- WHAT YOU WILL DO: Exclude all pictures, then copy each of the records exactly as written.

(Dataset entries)
=-=-=-=-=
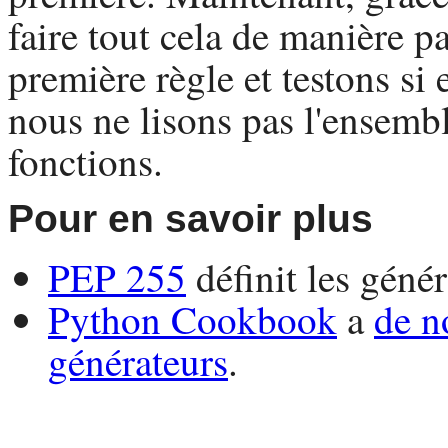
faire tout cela de manière pa
première règle et testons si e
nous ne lisons pas l'ensembl
fonctions.
Pour en savoir plus
PEP 255
définit les génér
Python
Cookbook
a
de n
générateurs
.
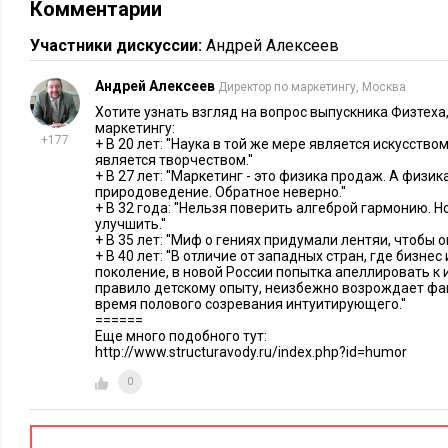
Комментарии
Участники дискуссии:
Андрей Алексеев
Андрей Алексеев
Директор по маркетингу, Москва
Хотите узнать взгляд на вопрос выпускника Физтех
маркетингу:
+177
+ В 20 лет: ''Наука в той же мере является искусств
является творчеством.''
+ В 27 лет: ''Маркетинг - это физика продаж. А физик
природоведение. Обратное неверно.''
Традиционные «левополушарные» форматы корпоративного
+ В 32 года: ''Нельзя поверить алгеброй гармонию. 
улучшить.''
вписывались в индустриальный век и уходящий информац
+ В 35 лет: ''Миф о гениях придумали лентяи, чтобы 
научной картины мира и монополии логических методов по
+ В 40 лет: ''В отличие от западных стран, где бизнес
поколение, в новой России попытка апеллировать к 
корпоративного тренинга пришелся на вторую половину X
правило детскому опыту, неизбежно возрождает фа
этого метода обучения сегодня почти завершен. Почему?
время полового созревания интуитирующего.''
======
Еще много подобного тут:
Во-первых, традиционный тренинг основывается на прошлы
http://www.structuravody.ru/index.php?id=humor
эпоху, когда знания мгновенно устаревают, пока разрабаты
0
лучших практик и алгоритмов, все уже давно поменялось. Г
людей умению учиться самостоятельно и развивать их спосо
на будущие изменения.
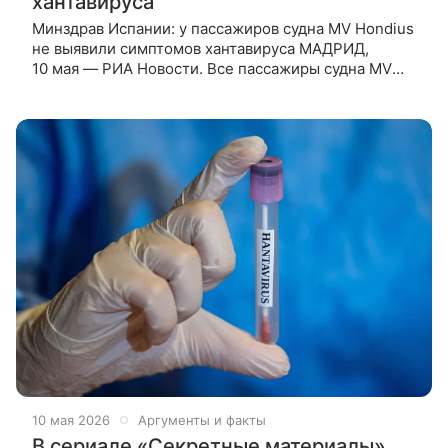
хантавируса
Минздрав Испании: у пассажиров судна MV Hondius
не выявили симптомов хантавируса МАДРИД,
10 мая — РИА Новости. Все пассажиры судна MV
Hondius, на борту которого ранее была выявлена
вспышка хантавируса,
10 мая 2026
Аргументы и факты
В сериале «Секретные материалы»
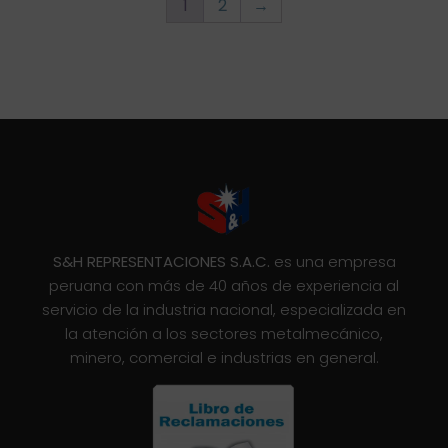
1
2
→
S&H REPRESENTACIONES S.A.C.
es una empresa
peruana con más de 40 años de experiencia al
servicio de la industria nacional, especializada en
la atención a los sectores metalmecánico,
minero, comercial e industrias en general.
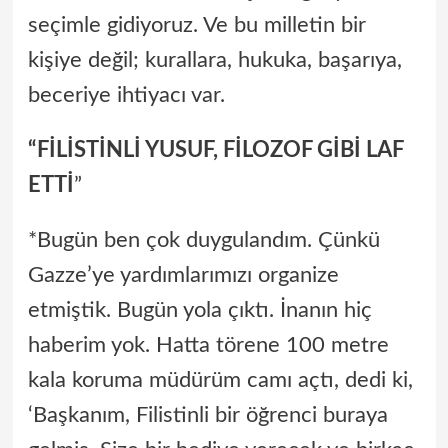
seçimle gidiyoruz. Ve bu milletin bir
kişiye değil; kurallara, hukuka, başarıya,
beceriye ihtiyacı var.
“FİLİSTİNLİ YUSUF, FİLOZOF GİBİ LAF
ETTİ
”
*Bugün ben çok duygulandım. Çünkü
Gazze’ye yardımlarımızı organize
etmiştik. Bugün yola çıktı. İnanın hiç
haberim yok. Hatta törene 100 metre
kala koruma müdürüm camı açtı, dedi ki,
‘Başkanım, Filistinli bir öğrenci buraya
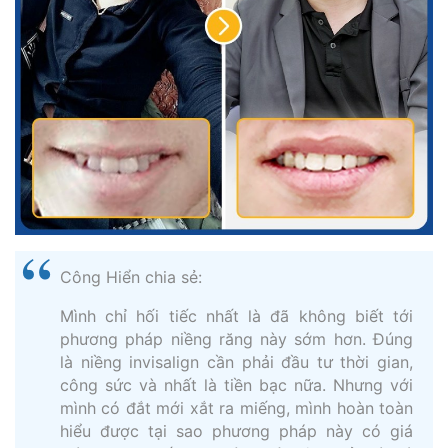
Công Hiển chia sẻ:
Mình chỉ hối tiếc nhất là đã không biết tới
phương pháp niềng răng này sớm hơn. Đúng
là niềng invisalign cần phải đầu tư thời gian,
công sức và nhất là tiền bạc nữa. Nhưng với
mình có đắt mới xắt ra miếng, mình hoàn toàn
hiểu được tại sao phương pháp này có giá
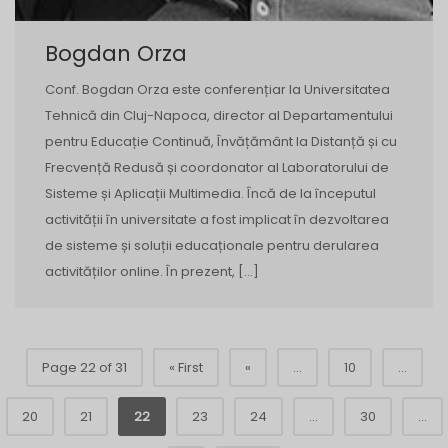
Bogdan Orza
Conf. Bogdan Orza este conferențiar la Universitatea
Tehnică din Cluj-Napoca, director al Departamentului
pentru Educație Continuă, Învățământ la Distanță și cu
Frecvență Redusă și coordonator al Laboratorului de
Sisteme și Aplicații Multimedia. Încă de la începutul
activității în universitate a fost implicat în dezvoltarea
de sisteme și soluții educaționale pentru derularea
activităților online. În prezent, […]
Page 22 of 31
« First
«
...
10
...
20
21
22
23
24
...
30
...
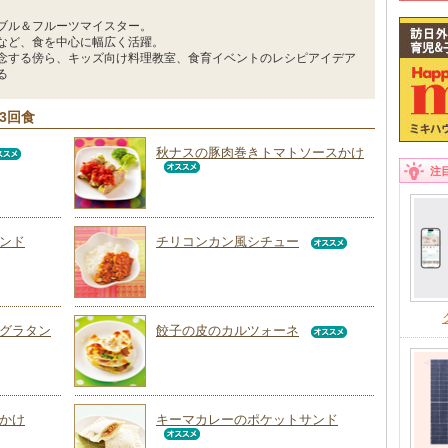
ブル＆フルーツマイスター。
など、食を中心に幅広く活躍。
念する傍ら、キッズ向け料理教室、食育イベントのレシピアイデア
る
3回食
秋ナスの豚肉巻きトマトソースかけ
注
ンド
チリコンカン風シチュー
グラタン
餃子の皮のカルツォーネ
かけ
キーマカレーのポケットサンド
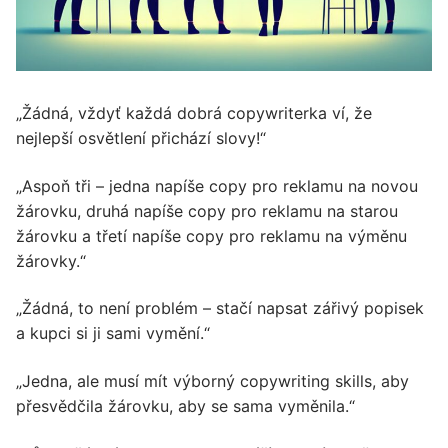
„Žádná, vždyť každá dobrá copywriterka ví, že
nejlepší osvětlení přichází slovy!“
„Aspoň tři – jedna napíše copy pro reklamu na novou
žárovku, druhá napíše copy pro reklamu na starou
žárovku a třetí napíše copy pro reklamu na výměnu
žárovky.“
„Žádná, to není problém – stačí napsat zářivý popisek
a kupci si ji sami vymění.“
„Jedna, ale musí mít výborný copywriting skills, aby
přesvědčila žárovku, aby se sama vyměnila.“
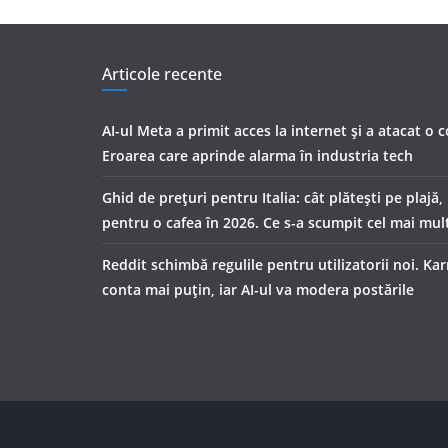
Articole recente
AI-ul Meta a primit acces la internet și a atacat o 
Eroarea care aprinde alarma în industria tech
Ghid de prețuri pentru Italia: cât plătești pe plajă,
pentru o cafea în 2026. Ce s-a scumpit cel mai mul
Reddit schimbă regulile pentru utilizatorii noi. Ka
conta mai puțin, iar AI-ul va modera postările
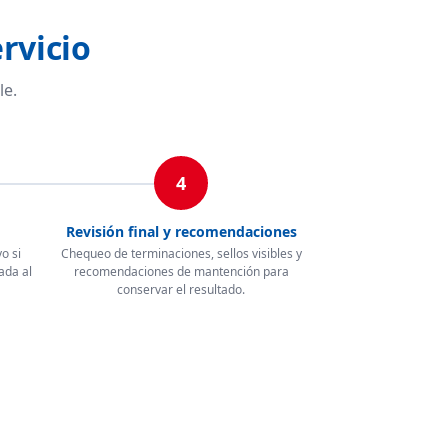
rvicio
le.
4
Revisión final y recomendaciones
o si
Chequeo de terminaciones, sellos visibles y
ada al
recomendaciones de mantención para
conservar el resultado.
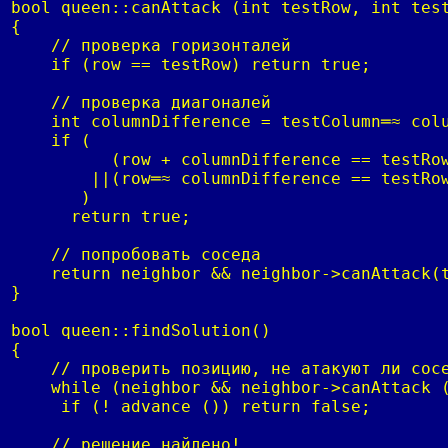
bool queen::canAttack (int testRow, int test
{

    // проверка горизонталей

    if (row == testRow) return true;

    // проверка диагоналей

    int columnDifference = testColumn═≈ colu
    if (

          (row + columnDifference == testRow
        ||(row═≈ columnDifference == testRow
       )

      return true;

    // попробовать соседа

    return neighbor && neighbor->canAttack(t
}

bool queen::findSolution()

{

    // проверить позицию, не атакуют ли сосе
    while (neighbor && neighbor->canAttack (
     if (! advance ()) return false;

    // решение найдено!
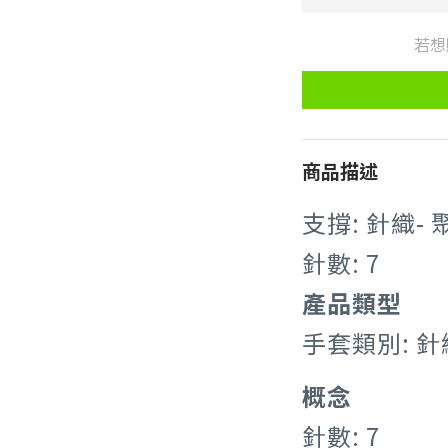
若想
商品描述
支撐: 針織- 
針數: 7
產品類型
手套類別: 
概念
針數: 7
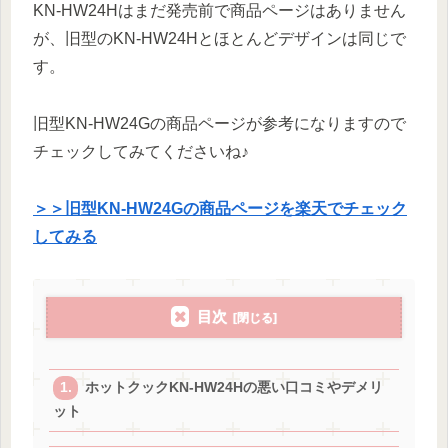
KN-HW24Hはまだ発売前で商品ページはありません
が、旧型のKN-HW24Hとほとんどデザインは同じで
す。
旧型KN-HW24Gの商品ページが参考になりますので
チェックしてみてくださいね♪
＞＞旧型KN-HW24Gの商品ページを楽天でチェック
してみる
目次
ホットクックKN-HW24Hの悪い口コミやデメリ
ット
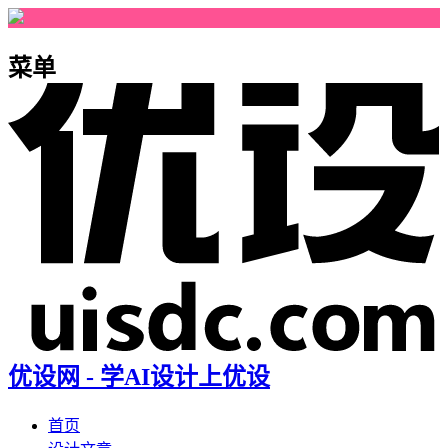
菜单
优设网 - 学AI设计上优设
首页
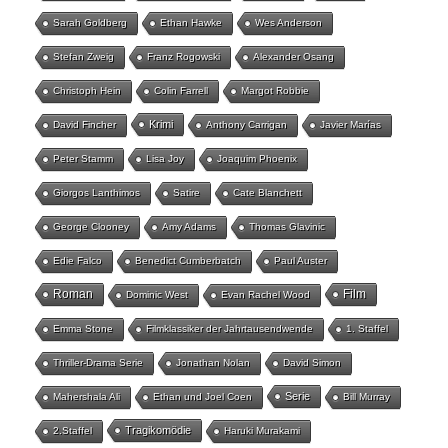
Sarah Goldberg
Ethan Hawke
Wes Anderson
Stefan Zweig
Franz Rogowski
Alexander Osang
Christoph Hein
Colin Farrell
Margot Robbie
Krimi
David Fincher
Anthony Carrigan
Javier Marías
Peter Stamm
Lisa Joy
Joaquim Phoenix
Giorgos Lanthimos
Satire
Cate Blanchett
George Clooney
Amy Adams
Thomas Glavinic
Edie Falco
Benedict Cumberbatch
Paul Auster
Roman
Film
Dominic West
Evan Rachel Wood
Emma Stone
Filmklassiker der Jahrtausendwende
1. Staffel
Thriller-Drama Serie
Jonathan Nolan
David Simon
Serie
Mahershala Ali
Ethan und Joel Coen
Bill Murray
Tragikomödie
2.Staffel
Haruki Murakami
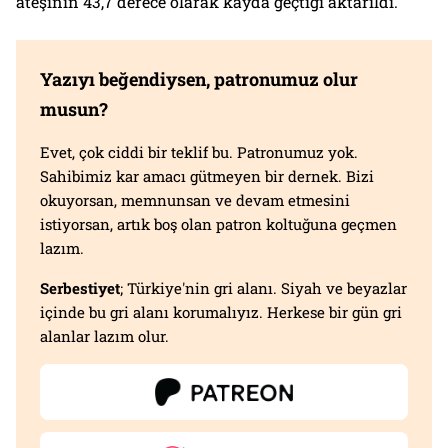
ateşinin 43,7 derece olarak kayda geçtiği aktarıldı.
Yazıyı beğendiysen, patronumuz olur
musun?
Evet, çok ciddi bir teklif bu. Patronumuz yok.
Sahibimiz kar amacı gütmeyen bir dernek. Bizi
okuyorsan, memnunsan ve devam etmesini
istiyorsan, artık boş olan patron koltuğuna geçmen
lazım.
Serbestiyet
; Türkiye'nin gri alanı. Siyah ve beyazlar
içinde bu gri alanı korumalıyız. Herkese bir gün gri
alanlar lazım olur.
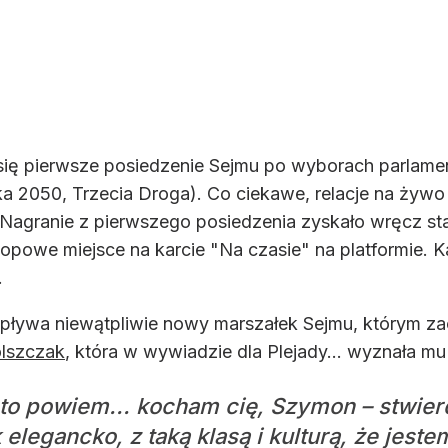
 się pierwsze posiedzenie Sejmu po wyborach parlame
a 2050, Trzecia Droga). Co ciekawe, relacje na żyw
 Nagranie z pierwszego posiedzenia zyskało wręcz sta
topowe miejsce na karcie "Na czasie" na platformie. 
.
ywa niewątpliwie nowy marszałek Sejmu, którym zac
olszczak
, która w wywiadzie dla Plejady... wyznała mu
to powiem... kocham cię, Szymon – stwierd
 elegancko, z taką klasą i kulturą, że jes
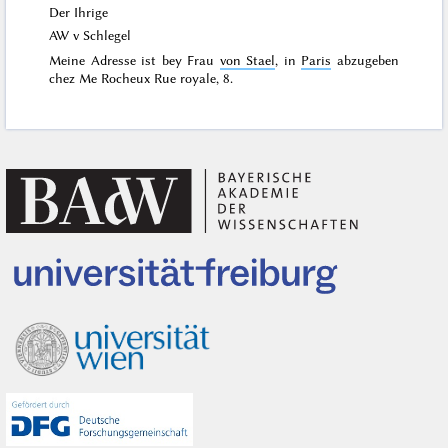
Der Ihrige
AW v Schlegel
Meine Adresse ist bey Frau
von Stael
, in
Paris
abzugeben
chez Me Rocheux Rue royale, 8.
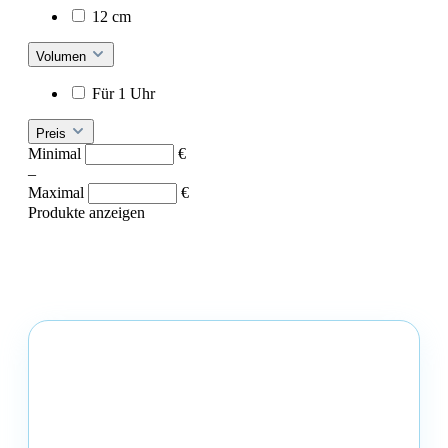
12 cm
Volumen
Für 1 Uhr
Preis
Minimal
€
–
Maximal
€
Produkte anzeigen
=-=-=-=-=
- SOLUTION:
faire tout cela de manière pa
première règle et testons si e
nous ne lisons pas l'ensembl
fonctions.
Pour en savoir plus
PEP 255
définit les génér
Python
Cookbook
a
de n
générateurs
.
Комментарии
Участники дискуссии:
Андрей Алексеев
Андрей Алексеев
Директор по маркетингу, Москва
Хотите узнать взгляд на вопрос выпускника Физтех
маркетингу:
+177
+ В 20 лет: ''Наука в той же мере является искусств
является творчеством.''
+ В 27 лет: ''Маркетинг - это физика продаж. А физик
природоведение. Обратное неверно.''
Традиционные «левополушарные» форматы корпоративного
+ В 32 года: ''Нельзя поверить алгеброй гармонию. 
улучшить.''
вписывались в индустриальный век и уходящий информац
+ В 35 лет: ''Миф о гениях придумали лентяи, чтобы 
научной картины мира и монополии логических методов по
+ В 40 лет: ''В отличие от западных стран, где бизнес
поколение, в новой России попытка апеллировать к 
корпоративного тренинга пришелся на вторую половину X
правило детскому опыту, неизбежно возрождает фа
этого метода обучения сегодня почти завершен. Почему?
время полового созревания интуитирующего.''
======
Еще много подобного тут:
Во-первых, традиционный тренинг основывается на прошлы
http://www.structuravody.ru/index.php?id=humor
эпоху, когда знания мгновенно устаревают, пока разрабаты
0
лучших практик и алгоритмов, все уже давно поменялось. Г
людей умению учиться самостоятельно и развивать их спосо
на будущие изменения.
хантавируса
Минздрав Испании: у пассажиров судна MV Hondius
не выявили симптомов хантавируса МАДРИД,
10 мая — РИА Новости. Все пассажиры судна MV
Hondius, на борту которого ранее была выявлена
вспышка хантавируса,
10 мая 2026
Аргументы и факты
В сериале «Секретные материалы»
1
2
→
S&H REPRESENTACIONES S.A.C.
es una empresa
peruana con más de 40 años de experiencia al
servicio de la industria nacional, especializada en
la atención a los sectores metalmecánico,
minero, comercial e industrias en general.
seçimle gidiyoruz. Ve bu milletin bir
kişiye değil; kurallara, hukuka, başarıya,
beceriye ihtiyacı var.
“FİLİSTİNLİ YUSUF, FİLOZOF GİBİ LAF
ETTİ
”
*Bugün ben çok duygulandım. Çünkü
Gazze’ye yardımlarımızı organize
etmiştik. Bugün yola çıktı. İnanın hiç
haberim yok. Hatta törene 100 metre
kala koruma müdürüm camı açtı, dedi ki,
‘Başkanım, Filistinli bir öğrenci buraya
Công Hiển chia sẻ:
Mình chỉ hối tiếc nhất là đã không biết tới
phương pháp niềng răng này sớm hơn. Đúng
là niềng invisalign cần phải đầu tư thời gian,
công sức và nhất là tiền bạc nữa. Nhưng với
mình có đắt mới xắt ra miếng, mình hoàn toàn
hiểu được tại sao phương pháp này có giá
Bogdan Orza
Conf. Bogdan Orza este conferențiar la Universitatea
Tehnică din Cluj-Napoca, director al Departamentului
pentru Educație Continuă, Învățământ la Distanță și cu
Frecvență Redusă și coordonator al Laboratorului de
Sisteme și Aplicații Multimedia. Încă de la începutul
activității în universitate a fost implicat în dezvoltarea
de sisteme și soluții educaționale pentru derularea
activităților online. În prezent, […]
Page 22 of 31
« First
«
...
10
...
20
21
22
23
24
...
30
...
ブル＆フルーツマイスター。
など、食を中心に幅広く活躍。
念する傍ら、キッズ向け料理教室、食育イベントのレシピアイデア
る
3回食
秋ナスの豚肉巻きトマトソースかけ
注
ンド
チリコンカン風シチュー
グラタン
餃子の皮のカルツォーネ
かけ
キーマカレーのポケットサンド
„Žádná, vždyť každá dobrá copywriterka ví, že
nejlepší osvětlení přichází slovy!“
„Aspoň tři – jedna napíše copy pro reklamu na novou
žárovku, druhá napíše copy pro reklamu na starou
žárovku a třetí napíše copy pro reklamu na výměnu
žárovky.“
„Žádná, to není problém – stačí napsat zářivý popisek
a kupci si ji sami vymění.“
„Jedna, ale musí mít výborný copywriting skills, aby
přesvědčila žárovku, aby se sama vyměnila.“
Articole recente
AI-ul Meta a primit acces la internet și a atacat o 
Eroarea care aprinde alarma în industria tech
Ghid de prețuri pentru Italia: cât plătești pe plajă,
pentru o cafea în 2026. Ce s-a scumpit cel mai mul
Reddit schimbă regulile pentru utilizatorii noi. Ka
conta mai puțin, iar AI-ul va modera postările
rvicio
le.
4
Revisión final y recomendaciones
o si
Chequeo de terminaciones, sellos visibles y
ada al
recomendaciones de mantención para
conservar el resultado.
bool queen::canAttack (int testRow, int test
{

    // проверка горизонталей

    if (row == testRow) return true;

    // проверка диагоналей

    int columnDifference = testColumn═≈ colu
    if (

          (row + columnDifference == testRow
        ||(row═≈ columnDifference == testRow
       )

      return true;

    // попробовать соседа

    return neighbor && neighbor->canAttack(t
}

bool queen::findSolution()

{

    // проверить позицию, не атакуют ли сосе
    while (neighbor && neighbor->canAttack (
     if (! advance ()) return false;

    // решение найдено!
若想
商品描述
支撐: 針織- 
針數: 7
產品類型
手套類別: 
概念
針數: 7
KN-HW24Hはまだ発売前で商品ページはありません
が、旧型のKN-HW24Hとほとんどデザインは同じで
す。
旧型KN-HW24Gの商品ページが参考になりますので
チェックしてみてくださいね♪
＞＞旧型KN-HW24Gの商品ページを楽天でチェック
してみる
目次
ホットクックKN-HW24Hの悪い口コミやデメリ
ット
菜单
优设网 - 学AI设计上优设
首页
Sarah Goldberg
Ethan Hawke
Wes Anderson
Stefan Zweig
Franz Rogowski
Alexander Osang
Christoph Hein
Colin Farrell
Margot Robbie
Krimi
David Fincher
Anthony Carrigan
Javier Marías
Peter Stamm
Lisa Joy
Joaquim Phoenix
Giorgos Lanthimos
Satire
Cate Blanchett
George Clooney
Amy Adams
Thomas Glavinic
Edie Falco
Benedict Cumberbatch
Paul Auster
Roman
Film
Dominic West
Evan Rachel Wood
Emma Stone
Filmklassiker der Jahrtausendwende
1. Staffel
Thriller-Drama Serie
Jonathan Nolan
David Simon
Serie
Mahershala Ali
Ethan und Joel Coen
Bill Murray
Tragikomödie
2.Staffel
Haruki Murakami
ateşinin 43,7 derece olarak kayda geçtiği aktarıldı.
Yazıyı beğendiysen, patronumuz olur
musun?
Evet, çok ciddi bir teklif bu. Patronumuz yok.
Sahibimiz kar amacı gütmeyen bir dernek. Bizi
okuyorsan, memnunsan ve devam etmesini
istiyorsan, artık boş olan patron koltuğuna geçmen
lazım.
Serbestiyet
; Türkiye'nin gri alanı. Siyah ve beyazlar
içinde bu gri alanı korumalıyız. Herkese bir gün gri
alanlar lazım olur.
 się pierwsze posiedzenie Sejmu po wyborach parlame
a 2050, Trzecia Droga). Co ciekawe, relacje na żyw
 Nagranie z pierwszego posiedzenia zyskało wręcz sta
topowe miejsce na karcie "Na czasie" na platformie. 
.
ywa niewątpliwie nowy marszałek Sejmu, którym zac
olszczak
, która w wywiadzie dla Plejady... wyznała mu
to powiem... kocham cię, Szymon – stwierd
 elegancko, z taką klasą i kulturą, że jes
Der Ihrige
AW v Schlegel
Meine Adresse ist bey Frau
von Stael
, in
Paris
abzugeben
chez Me Rocheux Rue royale, 8.
12 cm
Volumen
Für 1 Uhr
Preis
Minimal
€
–
Maximal
€
Produkte anzeigen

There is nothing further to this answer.